Personal information
- Nickname: Sid
- Nationality: English
- Born: Sidney F. Parkinson 6 May 1938 (age 88) Wakefield, England
- Weight: middleweight

Boxing career
- Stance: Southpaw

Boxing record
- Total fights: 20
- Wins: 17
- Win by KO: 2
- Losses: 3
- Draws: 0
- No contests: 0

= Sidney Parkinson =

English amateur and professional middleweight boxer

Sidney "Sid" F. Parkinson (born 6 May 1938, in Wakefield) is an English amateur and professional middleweight boxer.
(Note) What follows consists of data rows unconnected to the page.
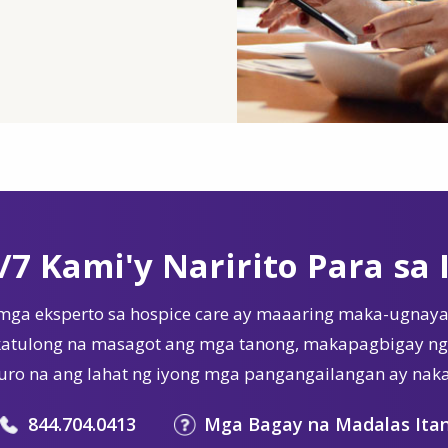
/7 Kami'y Naririto Para sa 
mga eksperto sa hospice care ay maaaring maka-ugnaya
tulong na masagot ang mga tanong, makapagbigay ng 
ro na ang lahat ng iyong mga pangangailangan ay nak
844.704.0413
Mga Bagay na Madalas Ita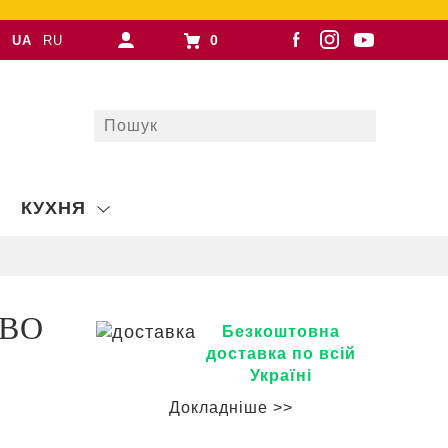
0
UA
RU
КУХНЯ
IBO
Безкоштовна
доставка по всій
Україні
Докладніше >>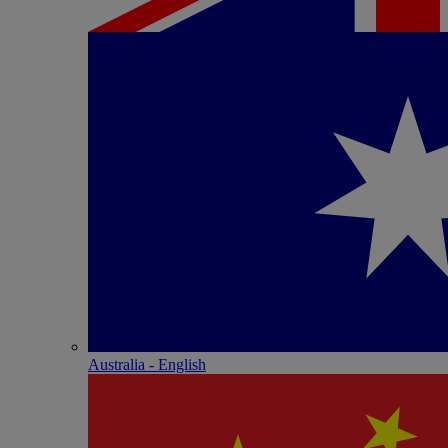
Australia - English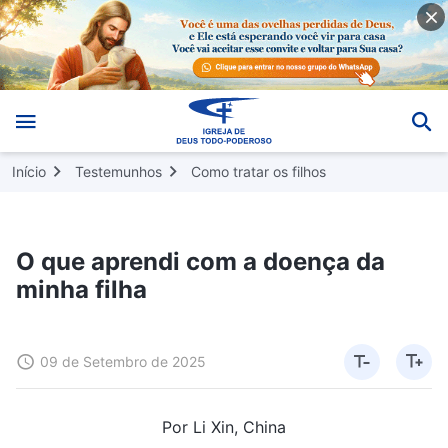
Início
Testemunhos
Como tratar os filhos
O que aprendi com a doença da
minha filha
09 de Setembro de 2025
Por Li Xin, China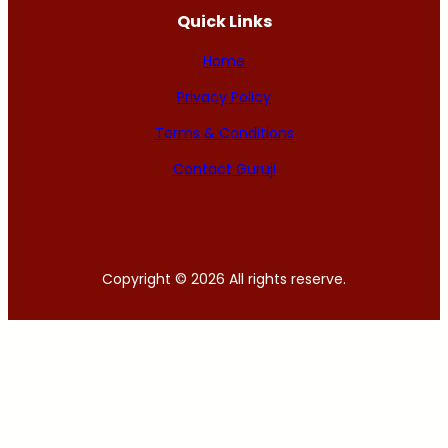
Quick Links
Home
Privacy Policy
Terms & Conditions
Contact Guruji
Copyright © 2026 All rights reserve.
He was mostly active during the 1950s and '60s.

==Boxing career==

===Amateur===
Sid Parkinson trained at the Robin Hood & Thorpe Amateur Boxing Club (ABC), and was runner-up for the Amateur Boxing Association of England (ABAE) Junior Class-B title against B. R. Watkins (Ryde ABC) at The Standard Motor Company Ltd Hall, Coventry on Saturday 26 March 1955, he fought internationally for the Amateur Boxing Association of England, including a tournament against Poland at Empire Pool and Sports Arena, Wembley on Wednesday 20 November 1957 where he lost to 1957 European middleweight champion Zbigniew Pietrzykowski in a first-round knockout, his co-boxers that day included fellow Southpaws; Tommy Bache, Johnny Cunningham, Dick McTaggart, and Don Weller.

===Professional===
Sid Parkinson's first professional boxing bout was a victory over Mel Wiles on Monday 14 August 1961, this was followed by fights including; victory over Pat O'Grady (Southern (England) Area middleweight challenger), victory over Julius Caesar (South African (Non White) light heavyweight challenger, and South African (Non White) middleweight challenger), victory over Maxie Smith (Midlands (England) Area middleweight champion), defeat by Harry Scott (Central (England) Area middleweight champion) challenging for Central (England) Area middleweight title, defeat by Sandy Luke (Nigerian Middleweight champion), Sid Parkinson's final professional bout was a defeat by Jim Swords (Central (England) Area middleweight challenger) on Monday 11 February 1963.